This project demonstrates a simplified framework for portfolio optimization and backtesting using Python. It leverages historical stock data to construct optimal portfolios based on mean-variance optimization principles and evaluates their performance through backtesting.
The project consists of several key steps:
-
Data Generation and Feature Engineering:
- Simulated data is used to represent stock prices and volumes for a set of tickers (e.g., AAPL and MSFT).
- Features such as daily returns and volatility are engineered from the data.
-
Model Training:
- DummyRegressor models are trained as placeholders for predicting future returns of stocks.
- Trained models are saved for later use.
-
Mean-Variance Optimization:
- Utilizes historical returns predicted by the trained models to construct portfolios.
- Optimizes portfolios to maximize the Sharpe ratio, which balances returns against risk.
-
Portfolio Evaluation:
- Evaluates the optimized portfolios based on their performance metrics, such as Sharpe ratio.
- Identifies the portfolio with the highest Sharpe ratio as the optimal portfolio.
-
Backtesting:
- Tests the performance of the optimal portfolio on historical data not used in optimization.
- Calculates cumulative returns over the backtesting period to assess portfolio performance.
-
Visualization:
- Visualizes the efficient frontier, which represents the set of optimal portfolios that offer the highest expected return for a given level of risk.

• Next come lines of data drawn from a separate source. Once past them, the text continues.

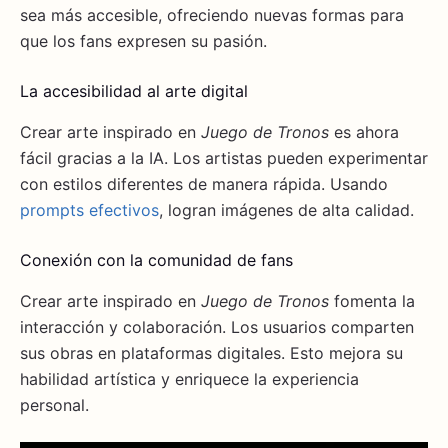
sea más accesible, ofreciendo nuevas formas para
que los fans expresen su pasión.
La accesibilidad al arte digital
Crear arte inspirado en
Juego de Tronos
es ahora
fácil gracias a la IA. Los artistas pueden experimentar
con estilos diferentes de manera rápida. Usando
prompts efectivos
, logran imágenes de alta calidad.
Conexión con la comunidad de fans
Crear arte inspirado en
Juego de Tronos
fomenta la
interacción y colaboración. Los usuarios comparten
sus obras en plataformas digitales. Esto mejora su
habilidad artística y enriquece la experiencia
personal.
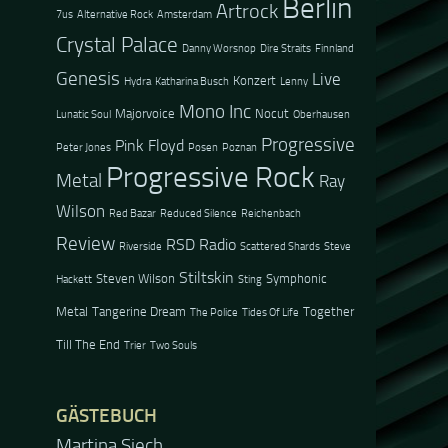
Berlin
Artrock
7us
Alternative Rock
Amsterdam
Crystal Palace
Danny Worsnop
Dire Straits
Finnland
Genesis
Live
Konzert
Hydra
Katharina Busch
Lenny
Mono Inc
Majorvoice
Nocut
Lunatic Soul
Oberhausen
Progressive
Pink Floyd
Peter Jones
Posen
Poznan
Progressive Rock
Metal
Ray
Wilson
Red Bazar
Reduced Silence
Reichenbach
Review
RSD Radio
Riverside
Scattered Shards
Steve
Stiltskin
Steven Wilson
Symphonic
Hackett
Sting
Metal
Tangerine Dream
Together
The Police
Tides Of Life
Till The End
Trier
Two Souls
GÄSTEBUCH
Martina Siech
Jacel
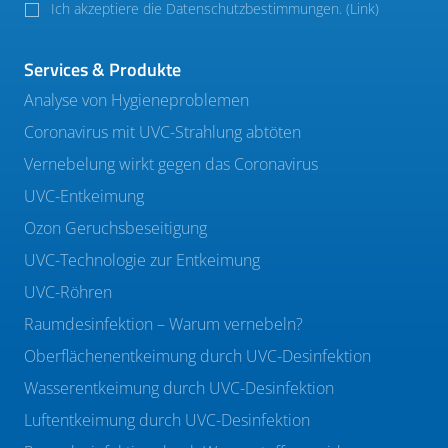
Ich akzeptiere die Datenschutzbestimmungen. (
Link
)
Services & Produkte
Analyse von Hygieneproblemen
Coronavirus mit UVC-Strahlung abtöten
Vernebelung wirkt gegen das Coronavirus
UVC-Entkeimung
Ozon Geruchsbeseitigung
UVC-Technologie zur Entkeimung
UVC-Röhren
Raumdesinfektion – Warum vernebeln?
Oberflächenentkeimung durch UVC-Desinfektion
Wasserentkeimung durch UVC-Desinfektion
Luftentkeimung durch UVC-Desinfektion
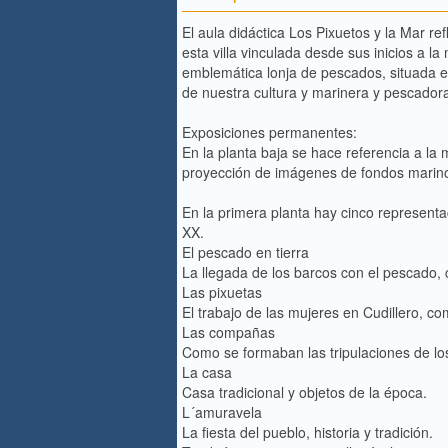
El aula didáctica Los Pixuetos y la Mar re
esta villa vinculada desde sus inicios a l
emblemática lonja de pescados, situada en
de nuestra cultura y marinera y pescador
Exposiciones permanentes:
En la planta baja se hace referencia a la 
proyección de imágenes de fondos marino
En la primera planta hay cinco representa
XX.
El pescado en tierra
La llegada de los barcos con el pescado,
Las pixuetas
El trabajo de las mujeres en Cudillero, 
Las compañas
Como se formaban las tripulaciones de los
La casa
Casa tradicional y objetos de la época.
L´amuravela
La fiesta del pueblo, historia y tradición.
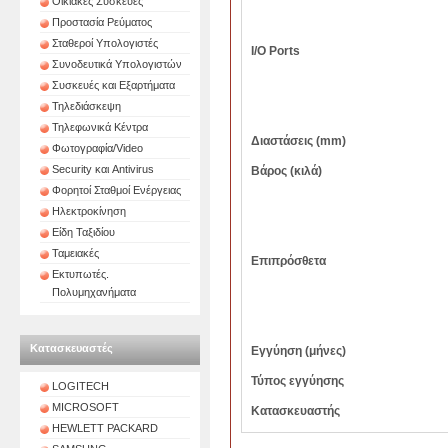
Οικιακές Συσκευές
Προστασία Ρεύματος
Σταθεροί Υπολογιστές
I/O Ports
Συνοδευτικά Υπολογιστών
Συσκευές και Εξαρτήματα
Τηλεδιάσκεψη
Τηλεφωνικά Κέντρα
Διαστάσεις (mm)
Φωτογραφία/Video
Security και Antivirus
Βάρος (κιλά)
Φορητοί Σταθμοί Ενέργειας
Ηλεκτροκίνηση
Είδη Ταξιδίου
Ταμειακές
Επιπρόσθετα
Εκτυπωτές.
Πολυμηχανήματα
Κατασκευαστές
Εγγύηση (μήνες)
Τύπος εγγύησης
LOGITECH
MICROSOFT
Κατασκευαστής
HEWLETT PACKARD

- Highlights the optimal portfolio on the efficient frontier plot.
-
Data Handling: Simulated data is used for demonstration purposes, but the framework can be adapted to real-world financial data sources.
-
Modeling: DummyRegressor models are employed here, but users can substitute with more sophisticated models trained on actual financial data.
-
Optimization: Mean-variance optimization is implemented using quadratic programming techniques from the CVXOPT library to find optimal portfolio weights.
-
Evaluation: Portfolios are evaluated based on their Sharpe ratios, which measure risk-adjusted returns.
-
Backtesting: The optimal portfolio is tested on historical data to gauge its performance in real-world scenarios.
To use this framework:
- Replace simulated data with actual financial data retrieval logic.
- Train models using real data and save them for future use.
- Adjust optimization parameters and constraints as per specific investment goals and risk tolerance.
- Python 3.x
- Required libraries: pandas, numpy, scikit-learn, cvxopt, matplotlib
This project is licensed under the MIT License - see the LICENSE file for details.